JBossWS CXF – POJO vs Stateless [1104]

Cleaning up a bunch of code to reduce object instantiations got me thinking about the webservice layer. We are using POJO based webservices but it got to me wondering whether useless Stateless web service beans would improve memory usage. More accurately, whether it would improve garbage collection performance.

To test this, the plan was to build two versions of the same web service and load test it to see the memory and cpu utilisation to compare cost / performance.

In the process, I also discovered other differences.

Both the web services were built against this interface

public interface WSTest {

	public String greetClient(String name);


That is of course a simple enough interface.

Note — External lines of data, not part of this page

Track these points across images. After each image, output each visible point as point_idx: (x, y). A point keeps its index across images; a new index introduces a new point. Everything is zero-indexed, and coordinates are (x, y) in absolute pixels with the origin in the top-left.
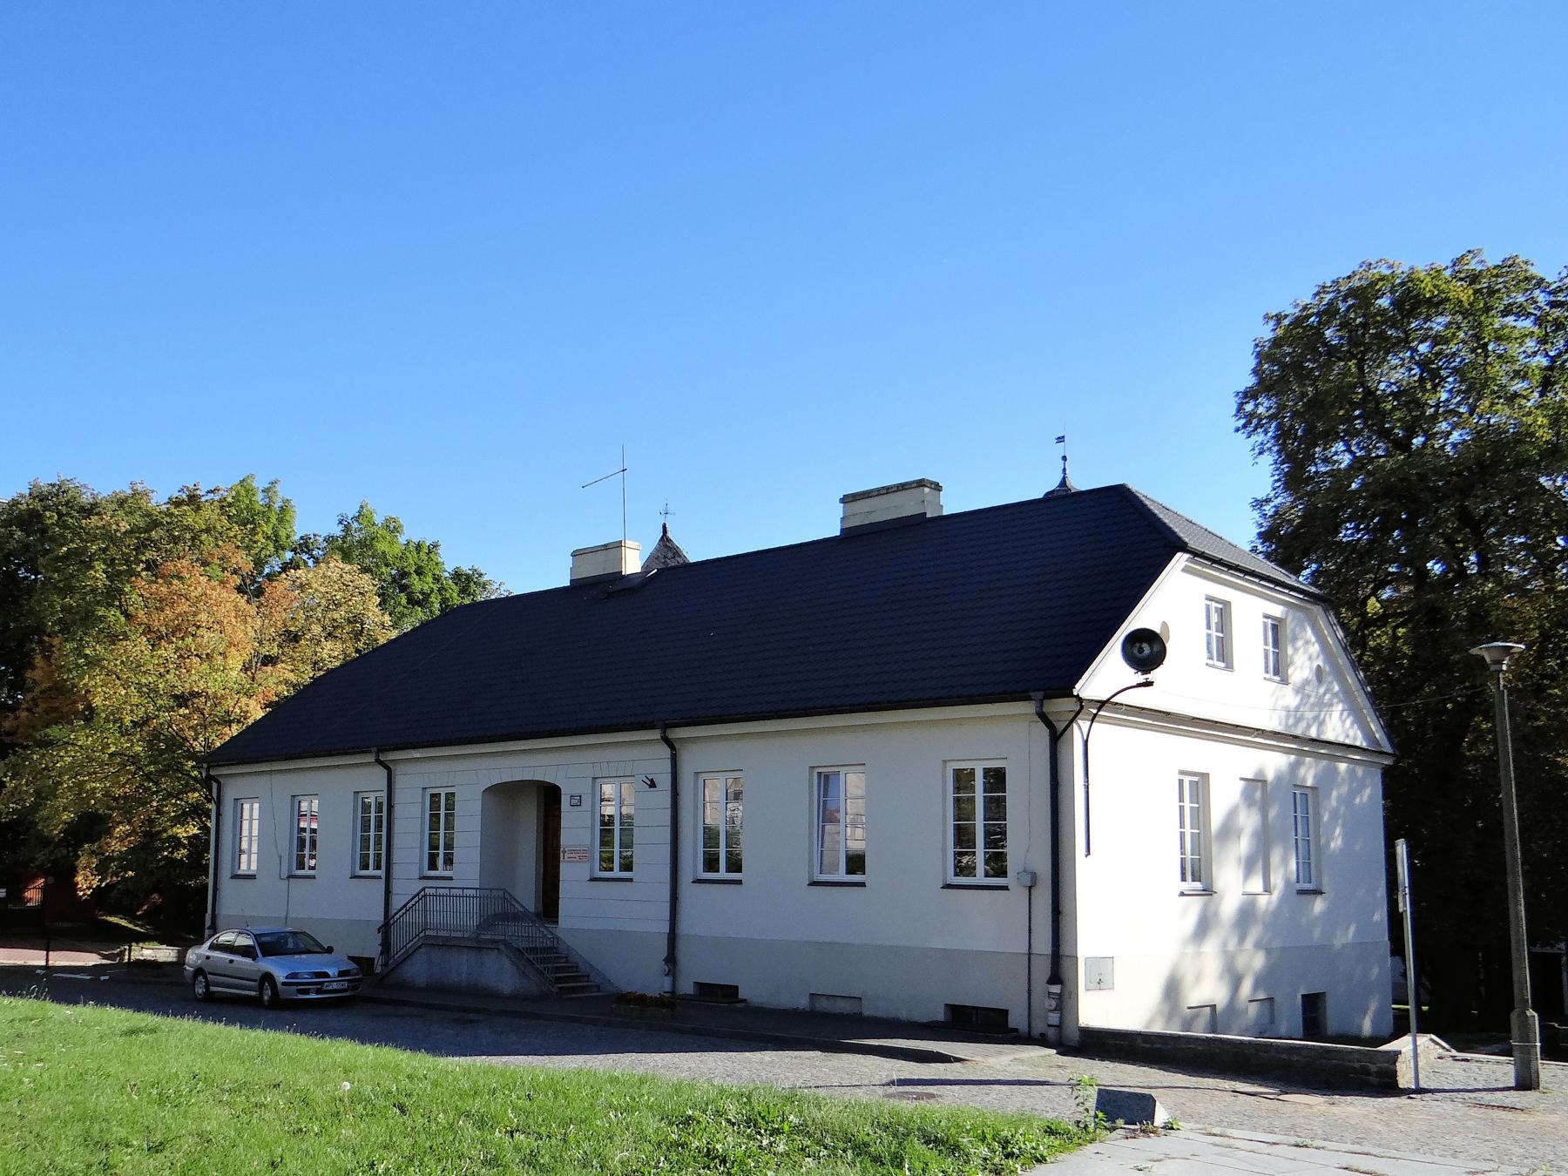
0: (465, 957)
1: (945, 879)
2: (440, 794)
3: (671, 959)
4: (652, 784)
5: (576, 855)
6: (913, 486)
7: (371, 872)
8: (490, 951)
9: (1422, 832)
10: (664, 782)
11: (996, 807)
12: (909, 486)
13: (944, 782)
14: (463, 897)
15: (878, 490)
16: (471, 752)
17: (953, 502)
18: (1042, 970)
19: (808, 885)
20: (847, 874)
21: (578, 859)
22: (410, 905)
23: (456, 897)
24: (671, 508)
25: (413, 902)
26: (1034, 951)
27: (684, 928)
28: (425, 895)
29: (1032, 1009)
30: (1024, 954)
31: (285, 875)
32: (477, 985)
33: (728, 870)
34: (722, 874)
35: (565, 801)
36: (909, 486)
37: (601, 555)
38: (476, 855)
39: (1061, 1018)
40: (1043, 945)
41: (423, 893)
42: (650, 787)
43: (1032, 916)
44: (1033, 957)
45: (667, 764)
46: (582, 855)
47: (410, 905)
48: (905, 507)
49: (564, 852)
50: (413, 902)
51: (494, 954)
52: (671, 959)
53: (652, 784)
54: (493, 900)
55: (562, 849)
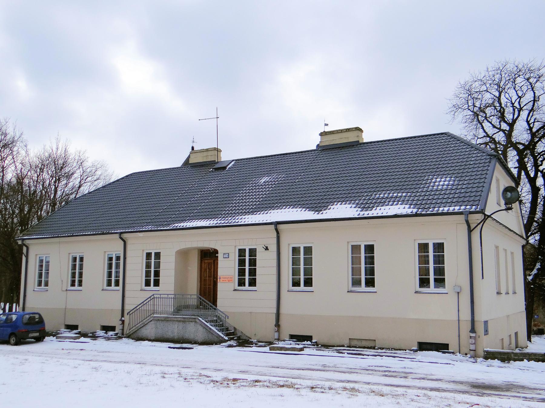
0: (176, 326)
1: (348, 290)
2: (360, 246)
3: (278, 325)
4: (267, 249)
5: (227, 280)
6: (353, 129)
7: (113, 287)
8: (190, 323)
9: (541, 273)
10: (273, 248)
11: (440, 260)
12: (352, 130)
13: (69, 261)
14: (160, 298)
15: (337, 131)
16: (45, 242)
17: (366, 138)
18: (466, 327)
19: (233, 290)
20: (292, 286)
21: (227, 281)
22: (145, 302)
23: (158, 298)
24: (195, 140)
25: (147, 301)
26: (461, 319)
27: (283, 311)
28: (154, 298)
29: (461, 343)
30: (470, 321)
31: (64, 289)
32: (183, 337)
33: (305, 286)
34: (43, 286)
35: (220, 256)
36: (352, 130)
37: (205, 154)
38: (172, 280)
39: (476, 347)
40: (466, 315)
41: (153, 297)
42: (266, 250)
43: (459, 305)
44: (460, 321)
45: (275, 241)
46: (229, 280)
47: (145, 302)
48: (351, 138)
49: (220, 278)
50: (147, 301)
51: (192, 324)
52: (278, 325)
53: (267, 249)
54: (180, 299)
55: (218, 277)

The EJB version of this is as follows:

@WebService(endpointInterface = "uk.co.kraya.wstest.WSTest")
public class EJBWebTest implements WSTest {

	public String greetClient(String name) {
		return "EJB Says Hello to " + name;


Simple and straightforward enough and the POJO version is not that different

public class PojoWebTest implements WSTest  {

	public String greetClient(String name) {
		return "Pojo Says Hello to " + name;


I also used the following web.xml. This may not be a necessary step any more.

<?xml version="1.0" encoding="ISO-8859-1"?><!DOCTYPE web-app PUBLIC "-//Sun Microsystems, Inc.//DTD Web Application 2.2//EN" "http://java.sun.com/j2ee/dtds/web-app_2_2.dtd">

        <display-name>Archetype Created Web Application</display-name>

Now that was complete, there was the deployment to consider. I had assumed that I could just do one build, package it as an war and just deploy it but as it turns out, that didn’t work. This only deployed the Pojo web service. To deploy the EJB web service, I had to package it as an EJB (maven) and deploy a jar file.

This meant that I ended up with two deployments, wstestpojo.war and wstestejb.jar.

Once deployed, I used SoapUI to load test both the web services and the results were interesting.

In the grand scheme of things, the difference was pretty minimal between the two. However, the Stateless EJB web service used a little extra (3% – 5%) CPU presumably from the pooling of the beans and accessing them.

I used JBoss 5.1 and ran into an issue with log pollution

EJBTHREE-1337: do not get WebServiceContext property from stateless bean context, it should already have been injected

This was printed every time an EJB based web service was called.

I found more information about the EJBTHREE-1337 issue and a workaround for it The workaround simply involves updating log4j to not log it which is good enough for me… 🙂

As a final note, I am unsure as to how this would scale with complex web services that have multiple instantiated objects as part of it.  I have a sneaky suspicion that web services with expensive object instantiations would perform better if using Stateless EJB Beans as would web services that are memory hungry. However, this has not been tested.